Everything was made new for the temple, except the ark of the covenant, with the mercy-seat and cherubim; for they were the peculiar symbol of the Lord's presence with his people, as reconciled in Jesus Christ, the one Mediator between God and man. The temple was in a peculiar manner the residence of Jehovah in the midst of Israel, when the ark of the covenant was placed in it; Solomon's undertaking was therefore incomplete, and the temple lacked its chief glory (notwithstanding all its gold and exquisite workmanship) until the ark was removed thither, and fixed in the Most Holy Place. "And they brought up the ark of the Lord, and the tabernacle of the congregation, and all the holy vessels that were in the tabernacle, even them did the priests and the Levites bring up. And king Solomon and all the congregation of Israel that were assembled unto him, were with him before the ark, sacrificing sheep and oxen that could not be told nor numbered for multitude. And the priests brought in the ark of the covenant of the Lord unto his place, into the oracle of the house, to the Most Holy Place, even under the wings of the cherubim." "There was nothing in the ark save the two tables of stone, which Moses put there at Horeb, when the Lord made a covenant with the children of Israel."
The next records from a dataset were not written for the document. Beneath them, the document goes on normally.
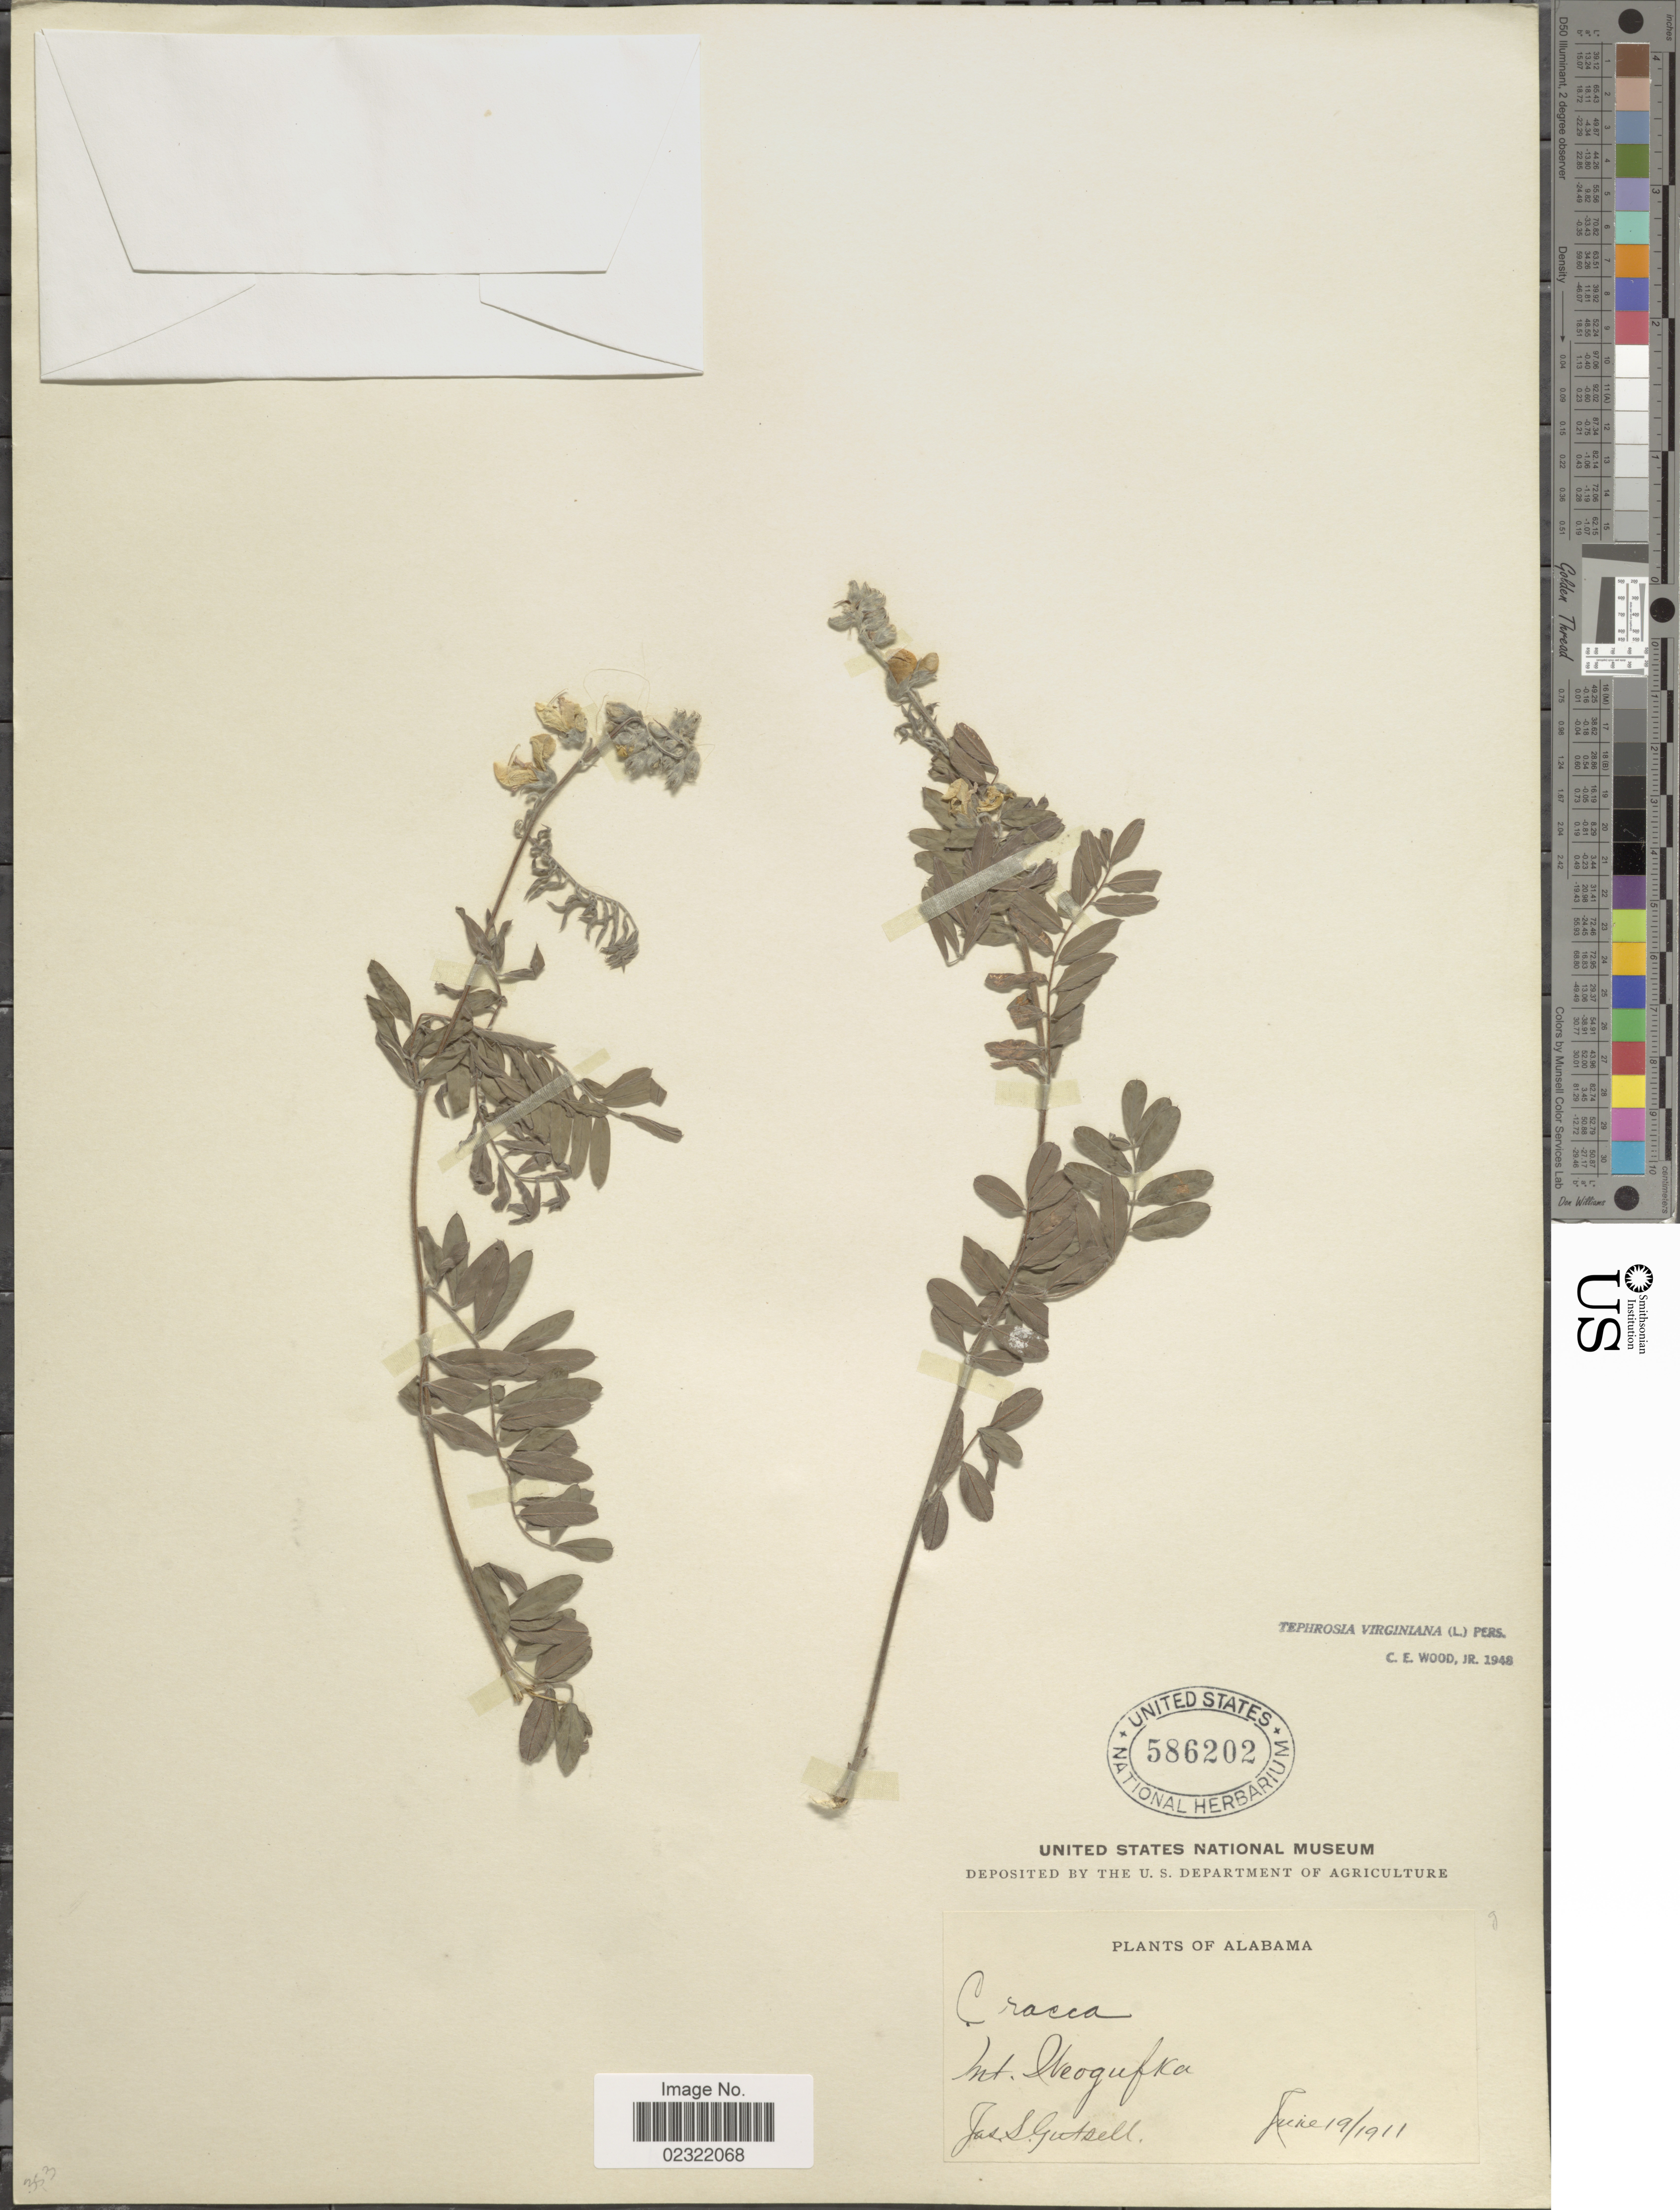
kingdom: Plantae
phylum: Tracheophyta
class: Magnoliopsida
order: Fabales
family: Fabaceae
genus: Tephrosia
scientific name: Tephrosia virginiana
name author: (L.) Pers.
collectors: J. Gutsell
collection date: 1911-06-19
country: United States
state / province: Alabama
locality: Mt. Weogufka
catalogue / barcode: US 586202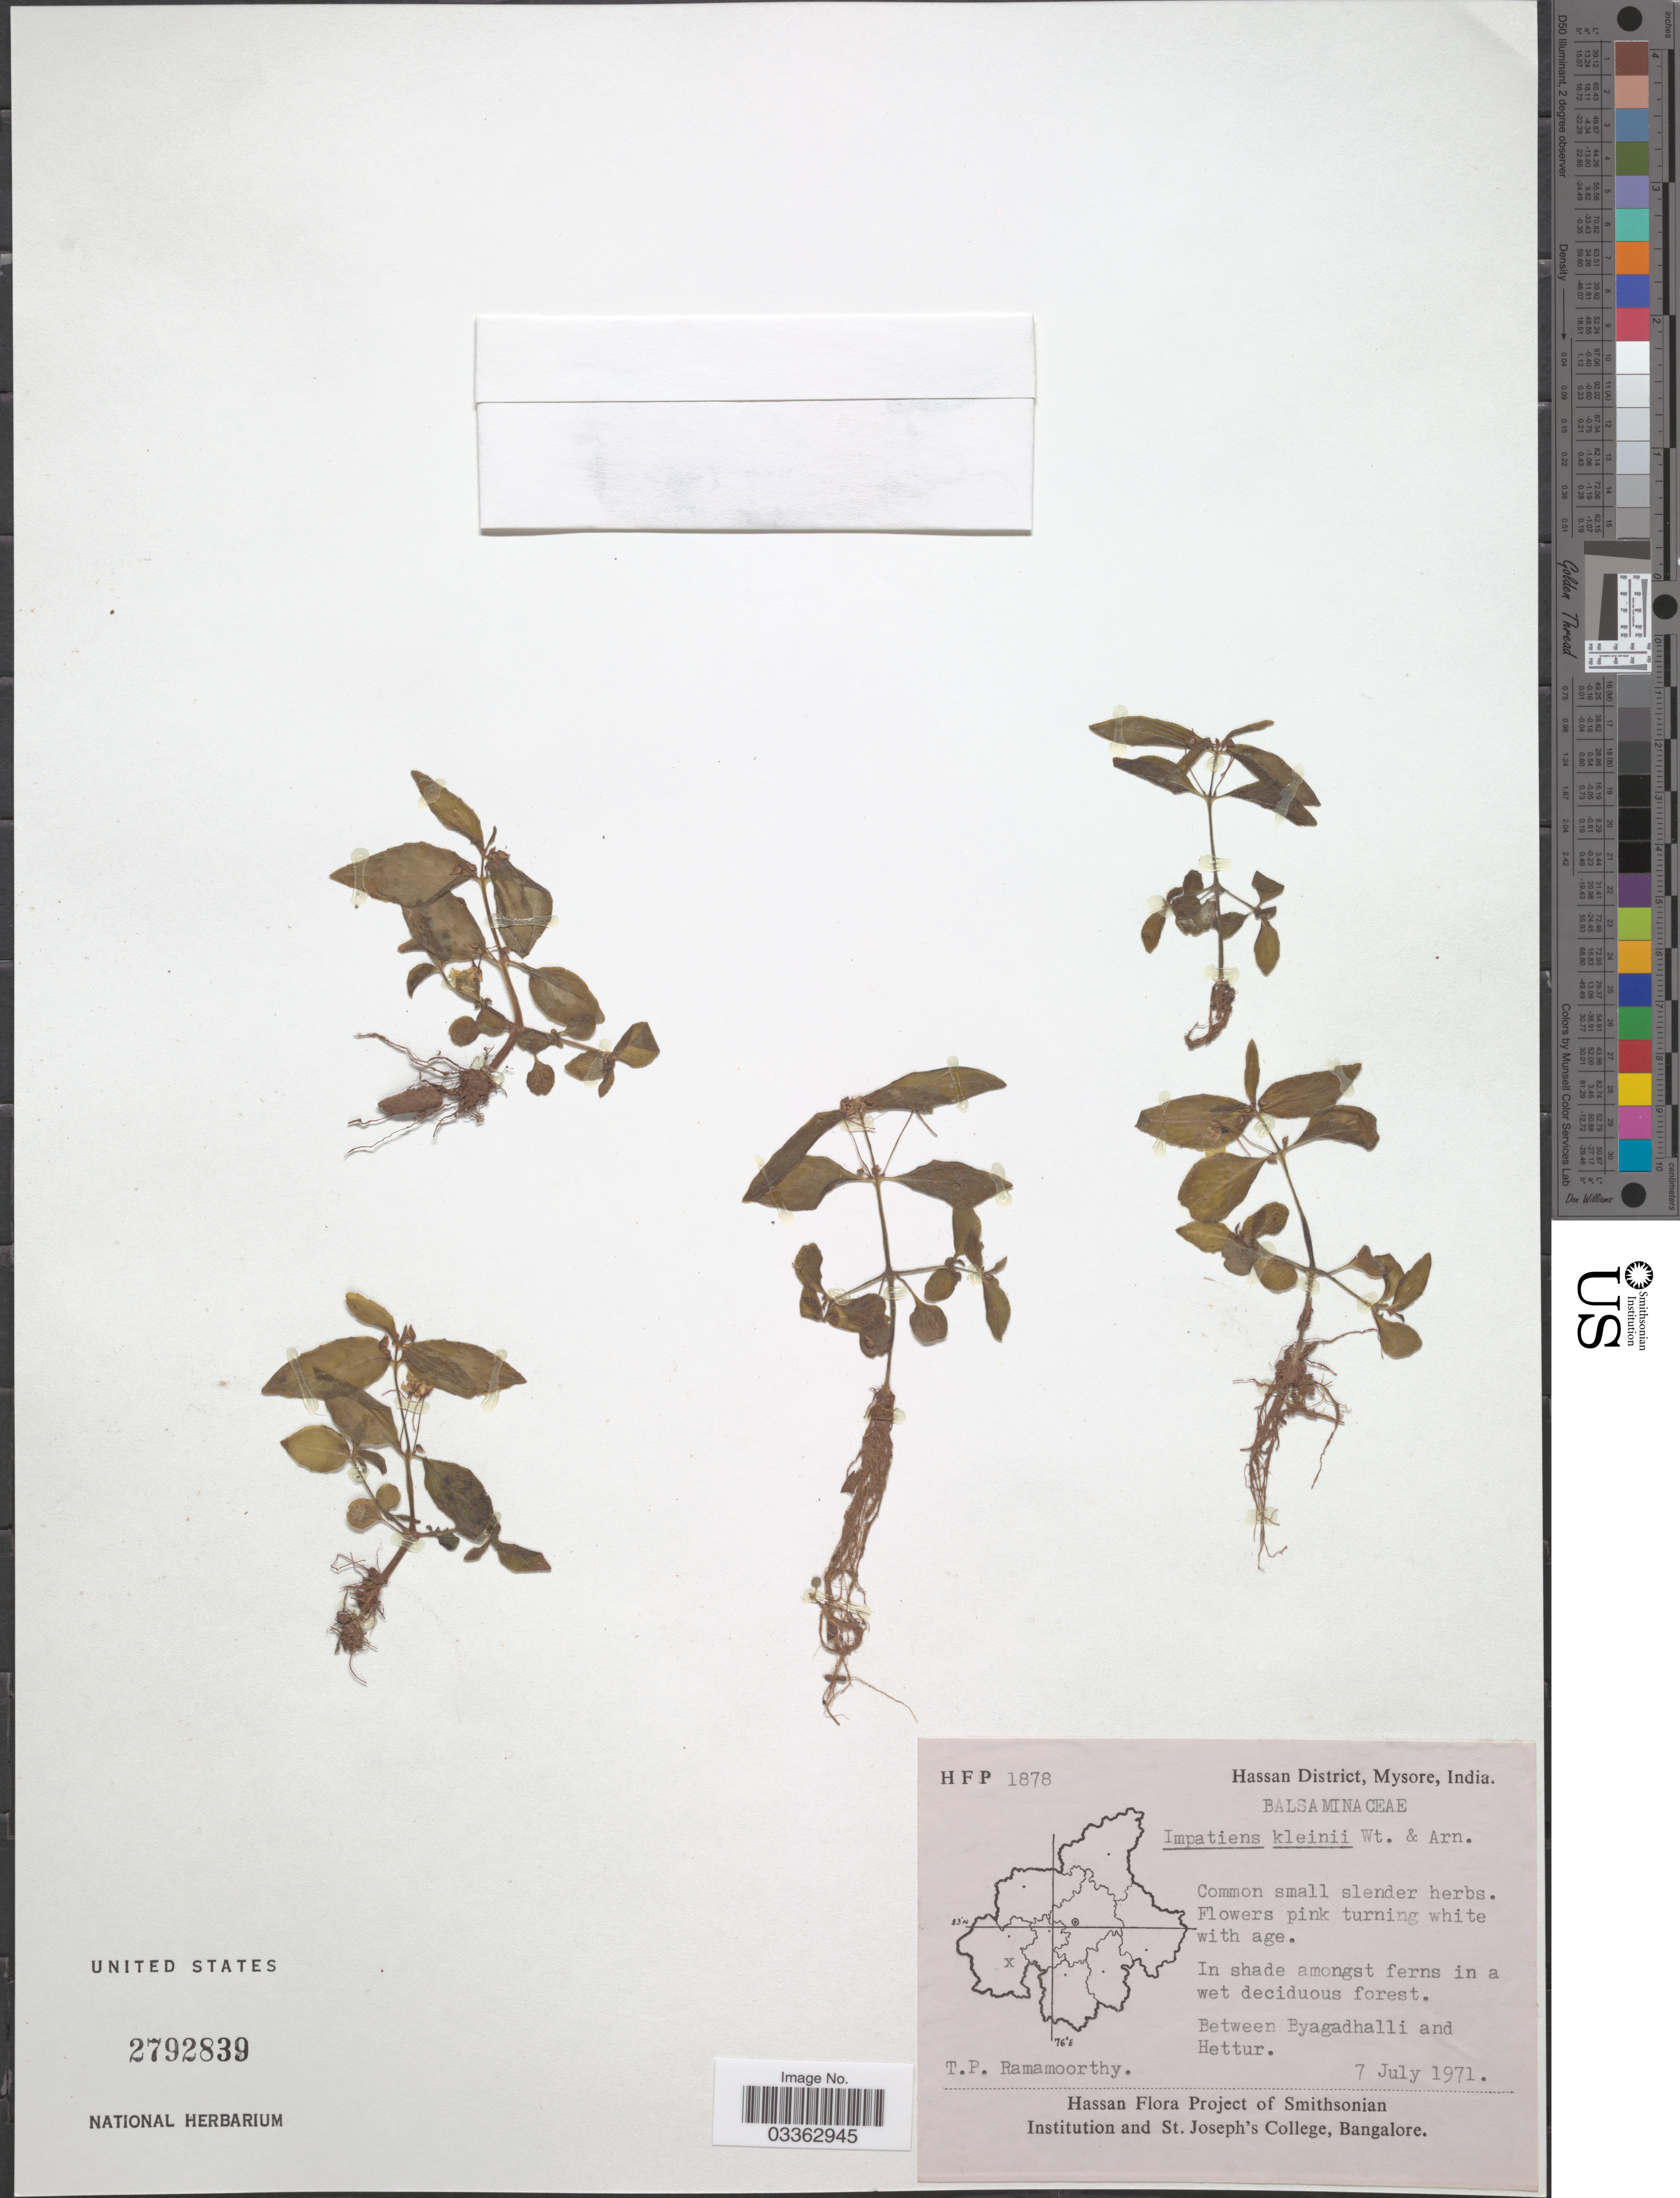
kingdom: Plantae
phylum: Tracheophyta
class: Magnoliopsida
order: Ericales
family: Balsaminaceae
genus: Impatiens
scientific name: Impatiens kleinii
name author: Wight & Arn.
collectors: T. P. Ramamoorthy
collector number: HFP 1878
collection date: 1971-07-07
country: India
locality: Hassan District, Mysore. Between Byagadhalli and Hettur.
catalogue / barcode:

"And it came to pass,"when the priests were come out of the Holy Place, that the cloud filled the house of the Lord, so that the priests could not stand to minister because of the cloud: for the glory of the Lord had filled the house of the Lord." Then did Solomon dedicate the house to the Lord, in humble, earnest, comprehensive prayer. One of the petitions of it was, "Arise, 0 Lord God, into thy resting-place; thou, and the ark of thy strength."

This term is often given to the ark of the covenant in the Scriptures; the commandments being a transcript of the Divine mind, and the basis of his government amongst all his intelligent creatures. The mercy-seat above them, showed how the transgressors of them could be forgiven through him whom the mercy-seat typified. The ark had been removed from one place to another, until the temple was built; there it had a resting-place for more than 400 years, until the Jews were taken captives to Babylon.

Solomon had made ample provision for the suitable offering of sacrifices; on this occasion, they were so numerous they could not be reckoned.

When the sacrifices were offered, according to Divine appointment, with penitence and faith, they were accepted of the Lord: the Holy Spirit was sent upon the worshippers, and Israel became a righteous and properous nation. "Their land gave her increase, and God, even their own God, blessed them." When they were neglected, or brought merely in a formal manner, without being accompanied by the devout exercises of the heart, Jehovah said, " To what purpose is the multitude of your sacrifices unto me? I am full of the burnt-offerings of rams, and the fat of fed beasts. I delight not in the blood of bullocks, or of rams, or of he-goats." Then came famine, pestilence, and besieging armies, until they were reduced to the greatest straits.

The temple, when filled with the cloud of glory, was a type of the human nature of Christ, in whom dwelleth "all the fulness of the Godhead bodily" (Col. ii. 9).